Z.C. de Boer, J.G. Schlimmer (1910)

Gepubliceerd op 18-06-2019

Attii

betekenis & definitie

Attii - 1) Attius (of Attus) Navius, augur tijdens koning Tarquinius Priscus, verzette zich tegen de verdubbeling van het getal riddercenturiën en sneed, om zijne onfeilbaarheid te bewijzen, een slijpsteen met een scheermes door. Er stond een standbeeld van hem met omhuld hoofd (capite velato) op het Comitium, en daarbij de ficus Navia of Ruminalis, z. Rumina.—2) T. (Attius) Labiēnus zie Labieni no. 1).—3) Q. (Attius) Labienus, zoon van no. 2, zie Labieni no. 2).—4) P.

Attius Varus, propraetor van Africa in ± 51, koos de partij van Pompeius, voor wien hij vruchteloos het landschap Picēnum zocht te behouden, stak vervolgens naar Africa over, waar hij echter door Caesars legaat Curio (z. Scribonii no. 6) verslagen werd, en sneuvelde later bij Munda.—5) M. Attius Balbus, praetor vóór het jaar 59, gehuwd met Julia, de zuster van C.

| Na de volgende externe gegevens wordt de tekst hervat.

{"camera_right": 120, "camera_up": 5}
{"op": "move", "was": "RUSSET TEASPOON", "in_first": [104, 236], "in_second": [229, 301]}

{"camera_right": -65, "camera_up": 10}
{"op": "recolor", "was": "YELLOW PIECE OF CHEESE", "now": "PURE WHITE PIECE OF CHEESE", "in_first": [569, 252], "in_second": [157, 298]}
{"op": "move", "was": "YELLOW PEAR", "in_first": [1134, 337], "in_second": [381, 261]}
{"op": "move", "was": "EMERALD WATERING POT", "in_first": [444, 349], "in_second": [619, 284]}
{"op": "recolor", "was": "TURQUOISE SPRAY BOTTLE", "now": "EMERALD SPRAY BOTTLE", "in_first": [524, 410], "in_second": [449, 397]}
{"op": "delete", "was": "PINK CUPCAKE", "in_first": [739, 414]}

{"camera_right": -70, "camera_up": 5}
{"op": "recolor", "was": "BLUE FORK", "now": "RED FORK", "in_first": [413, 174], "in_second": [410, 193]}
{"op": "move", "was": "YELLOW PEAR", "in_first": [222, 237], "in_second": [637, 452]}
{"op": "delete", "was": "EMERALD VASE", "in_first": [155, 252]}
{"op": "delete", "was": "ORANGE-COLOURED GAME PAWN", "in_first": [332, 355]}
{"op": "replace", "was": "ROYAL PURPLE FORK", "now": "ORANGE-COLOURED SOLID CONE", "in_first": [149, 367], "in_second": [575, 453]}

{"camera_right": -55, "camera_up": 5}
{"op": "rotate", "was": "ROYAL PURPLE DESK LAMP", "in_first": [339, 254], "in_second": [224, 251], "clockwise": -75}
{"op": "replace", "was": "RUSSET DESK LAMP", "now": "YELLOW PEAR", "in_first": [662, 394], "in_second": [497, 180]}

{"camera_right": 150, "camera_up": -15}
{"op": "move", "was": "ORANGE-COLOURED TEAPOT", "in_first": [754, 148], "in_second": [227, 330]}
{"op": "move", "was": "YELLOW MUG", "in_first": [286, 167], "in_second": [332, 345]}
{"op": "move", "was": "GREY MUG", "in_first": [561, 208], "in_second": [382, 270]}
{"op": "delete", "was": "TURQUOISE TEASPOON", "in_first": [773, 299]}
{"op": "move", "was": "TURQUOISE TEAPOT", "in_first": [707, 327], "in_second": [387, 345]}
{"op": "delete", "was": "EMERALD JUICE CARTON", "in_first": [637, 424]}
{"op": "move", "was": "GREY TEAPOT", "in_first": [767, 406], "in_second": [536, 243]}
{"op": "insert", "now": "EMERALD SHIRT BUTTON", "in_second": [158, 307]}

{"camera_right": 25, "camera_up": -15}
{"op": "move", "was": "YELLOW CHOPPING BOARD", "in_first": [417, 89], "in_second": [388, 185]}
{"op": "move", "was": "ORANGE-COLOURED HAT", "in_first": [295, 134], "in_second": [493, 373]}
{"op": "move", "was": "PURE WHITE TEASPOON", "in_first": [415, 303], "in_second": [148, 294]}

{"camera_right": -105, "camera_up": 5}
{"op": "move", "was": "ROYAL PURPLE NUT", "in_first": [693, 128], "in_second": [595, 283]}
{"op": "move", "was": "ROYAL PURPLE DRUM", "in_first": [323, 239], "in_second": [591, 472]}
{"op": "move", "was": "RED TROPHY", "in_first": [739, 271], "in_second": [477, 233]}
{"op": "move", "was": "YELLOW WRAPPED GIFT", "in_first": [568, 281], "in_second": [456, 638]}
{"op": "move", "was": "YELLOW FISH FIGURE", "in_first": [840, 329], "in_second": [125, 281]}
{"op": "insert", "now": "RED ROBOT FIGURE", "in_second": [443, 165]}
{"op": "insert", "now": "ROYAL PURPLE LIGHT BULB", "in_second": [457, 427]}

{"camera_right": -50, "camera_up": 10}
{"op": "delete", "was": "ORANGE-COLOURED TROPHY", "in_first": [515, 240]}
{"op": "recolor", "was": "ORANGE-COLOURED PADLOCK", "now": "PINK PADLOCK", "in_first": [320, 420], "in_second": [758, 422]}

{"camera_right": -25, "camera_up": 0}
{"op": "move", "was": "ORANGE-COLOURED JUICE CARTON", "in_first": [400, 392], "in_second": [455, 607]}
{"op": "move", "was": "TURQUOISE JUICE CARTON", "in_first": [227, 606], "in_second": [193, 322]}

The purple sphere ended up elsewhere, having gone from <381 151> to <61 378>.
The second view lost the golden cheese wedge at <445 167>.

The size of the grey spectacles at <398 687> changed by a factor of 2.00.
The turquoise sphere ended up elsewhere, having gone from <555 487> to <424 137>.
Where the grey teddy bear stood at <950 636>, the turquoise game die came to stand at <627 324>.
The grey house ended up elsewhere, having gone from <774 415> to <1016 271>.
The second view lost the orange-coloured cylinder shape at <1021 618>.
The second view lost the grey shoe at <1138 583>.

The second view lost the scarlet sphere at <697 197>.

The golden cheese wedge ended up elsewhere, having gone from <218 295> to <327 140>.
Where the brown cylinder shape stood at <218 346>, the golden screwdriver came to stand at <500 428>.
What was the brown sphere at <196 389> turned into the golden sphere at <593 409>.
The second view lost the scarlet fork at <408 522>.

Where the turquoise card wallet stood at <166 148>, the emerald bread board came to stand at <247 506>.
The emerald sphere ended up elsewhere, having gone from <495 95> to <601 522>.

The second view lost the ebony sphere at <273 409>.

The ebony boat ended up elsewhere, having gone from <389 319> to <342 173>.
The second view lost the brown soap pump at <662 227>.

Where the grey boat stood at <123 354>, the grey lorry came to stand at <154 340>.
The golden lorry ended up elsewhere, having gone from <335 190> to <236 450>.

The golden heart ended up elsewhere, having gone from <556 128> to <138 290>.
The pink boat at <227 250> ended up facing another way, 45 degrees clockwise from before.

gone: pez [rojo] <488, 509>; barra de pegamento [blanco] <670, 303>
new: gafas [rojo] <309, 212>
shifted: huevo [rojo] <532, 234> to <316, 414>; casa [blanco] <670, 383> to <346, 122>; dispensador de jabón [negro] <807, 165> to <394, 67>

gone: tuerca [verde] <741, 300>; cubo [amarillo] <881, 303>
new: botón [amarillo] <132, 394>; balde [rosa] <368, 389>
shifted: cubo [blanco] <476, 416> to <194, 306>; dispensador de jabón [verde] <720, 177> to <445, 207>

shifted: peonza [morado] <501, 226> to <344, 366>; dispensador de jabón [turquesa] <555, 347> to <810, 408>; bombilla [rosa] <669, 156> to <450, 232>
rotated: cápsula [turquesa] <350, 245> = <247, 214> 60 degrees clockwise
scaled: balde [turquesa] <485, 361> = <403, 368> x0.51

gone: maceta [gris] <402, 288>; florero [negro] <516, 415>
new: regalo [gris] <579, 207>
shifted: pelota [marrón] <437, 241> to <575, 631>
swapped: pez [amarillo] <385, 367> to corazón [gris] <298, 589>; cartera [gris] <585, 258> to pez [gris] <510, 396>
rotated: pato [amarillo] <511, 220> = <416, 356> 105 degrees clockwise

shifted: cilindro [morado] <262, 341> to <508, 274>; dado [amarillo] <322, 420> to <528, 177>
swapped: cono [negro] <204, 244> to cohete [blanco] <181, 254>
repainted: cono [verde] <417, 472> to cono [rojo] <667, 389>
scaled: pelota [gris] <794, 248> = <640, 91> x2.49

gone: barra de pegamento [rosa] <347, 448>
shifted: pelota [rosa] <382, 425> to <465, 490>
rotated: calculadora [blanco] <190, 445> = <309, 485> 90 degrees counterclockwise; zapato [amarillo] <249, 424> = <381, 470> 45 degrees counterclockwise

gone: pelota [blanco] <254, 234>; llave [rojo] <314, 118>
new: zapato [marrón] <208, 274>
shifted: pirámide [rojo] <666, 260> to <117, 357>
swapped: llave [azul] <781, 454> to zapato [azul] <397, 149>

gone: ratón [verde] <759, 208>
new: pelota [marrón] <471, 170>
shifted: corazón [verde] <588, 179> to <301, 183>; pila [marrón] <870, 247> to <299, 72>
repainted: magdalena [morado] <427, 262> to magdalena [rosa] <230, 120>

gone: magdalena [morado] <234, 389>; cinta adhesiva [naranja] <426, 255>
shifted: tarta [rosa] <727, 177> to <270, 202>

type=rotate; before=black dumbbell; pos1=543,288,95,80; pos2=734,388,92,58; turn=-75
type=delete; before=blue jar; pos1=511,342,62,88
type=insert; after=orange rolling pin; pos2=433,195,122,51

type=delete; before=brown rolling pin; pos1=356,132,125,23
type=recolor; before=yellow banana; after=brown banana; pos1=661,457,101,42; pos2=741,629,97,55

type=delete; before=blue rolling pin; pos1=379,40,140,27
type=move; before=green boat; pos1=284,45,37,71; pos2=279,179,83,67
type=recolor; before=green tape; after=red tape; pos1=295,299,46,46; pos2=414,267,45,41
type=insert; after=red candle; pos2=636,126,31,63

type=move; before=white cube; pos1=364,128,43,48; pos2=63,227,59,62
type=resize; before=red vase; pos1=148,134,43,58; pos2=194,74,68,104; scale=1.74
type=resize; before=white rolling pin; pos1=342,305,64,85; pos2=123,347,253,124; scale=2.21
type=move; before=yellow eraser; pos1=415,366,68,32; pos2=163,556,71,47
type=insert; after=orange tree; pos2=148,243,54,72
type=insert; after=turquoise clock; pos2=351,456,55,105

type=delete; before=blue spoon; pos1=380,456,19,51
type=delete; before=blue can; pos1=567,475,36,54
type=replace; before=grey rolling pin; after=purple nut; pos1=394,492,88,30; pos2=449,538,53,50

Julius Caesar, gaf zijne dochter Attia tot vrouw aan Cn. Octavius, den vader van den lateren keizer Augustus.—6) L. Attius (Accius), zoon van een vrijgelatene, beroemd rom. treurspeldichter, schrijver van talrijke stukken, ook nationale (als Decius, Brutus), naar grieksch model gevormd.

Er zijn slechts fragmenten van overgebleven. Hij leefde van 170 tot ongeveer 94.—7) Attia, moeder van Octaviānus, zie no. 5.